Repeat, please, only the lines from the top of the data down to the line with "Table 3. Energy"; include both of those lines.

MATERIAL SHOWN:
◇ ◇ ◇ ◇

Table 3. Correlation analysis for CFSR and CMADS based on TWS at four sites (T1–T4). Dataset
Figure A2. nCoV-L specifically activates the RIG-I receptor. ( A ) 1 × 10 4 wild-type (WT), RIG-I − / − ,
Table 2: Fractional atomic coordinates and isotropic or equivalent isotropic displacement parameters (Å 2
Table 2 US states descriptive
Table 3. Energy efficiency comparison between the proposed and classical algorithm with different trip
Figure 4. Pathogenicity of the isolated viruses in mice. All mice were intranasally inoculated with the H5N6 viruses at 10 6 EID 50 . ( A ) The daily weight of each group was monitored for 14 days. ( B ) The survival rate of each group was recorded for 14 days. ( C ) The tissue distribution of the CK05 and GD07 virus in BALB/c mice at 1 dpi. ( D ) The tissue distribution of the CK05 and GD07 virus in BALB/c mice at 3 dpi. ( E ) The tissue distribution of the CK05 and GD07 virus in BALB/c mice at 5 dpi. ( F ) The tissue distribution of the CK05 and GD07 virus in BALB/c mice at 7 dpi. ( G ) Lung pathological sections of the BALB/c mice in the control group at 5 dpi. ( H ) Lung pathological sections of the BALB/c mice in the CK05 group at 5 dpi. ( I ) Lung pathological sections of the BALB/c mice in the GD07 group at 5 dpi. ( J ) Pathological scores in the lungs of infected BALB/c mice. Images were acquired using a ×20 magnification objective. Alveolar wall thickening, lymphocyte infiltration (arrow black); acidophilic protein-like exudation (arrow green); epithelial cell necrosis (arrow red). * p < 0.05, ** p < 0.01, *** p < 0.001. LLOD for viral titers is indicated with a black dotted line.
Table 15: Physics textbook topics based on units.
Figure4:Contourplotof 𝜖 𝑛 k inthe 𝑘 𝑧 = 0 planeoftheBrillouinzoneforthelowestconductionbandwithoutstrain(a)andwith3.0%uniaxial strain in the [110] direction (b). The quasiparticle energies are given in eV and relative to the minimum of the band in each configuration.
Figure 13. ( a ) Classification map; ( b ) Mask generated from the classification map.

◇ ◇ ◇ ◇

SOLUTION FOR THIS TASK:
Table 3. Correlation analysis for CFSR and CMADS based on TWS at four sites (T1–T4). Dataset
Figure A2. nCoV-L specifically activates the RIG-I receptor. ( A ) 1 × 10 4 wild-type (WT), RIG-I − / − ,
Table 2: Fractional atomic coordinates and isotropic or equivalent isotropic displacement parameters (Å 2
Table 2 US states descriptive
Table 3. Energy efficiency comparison between the proposed and classical algorithm with different trip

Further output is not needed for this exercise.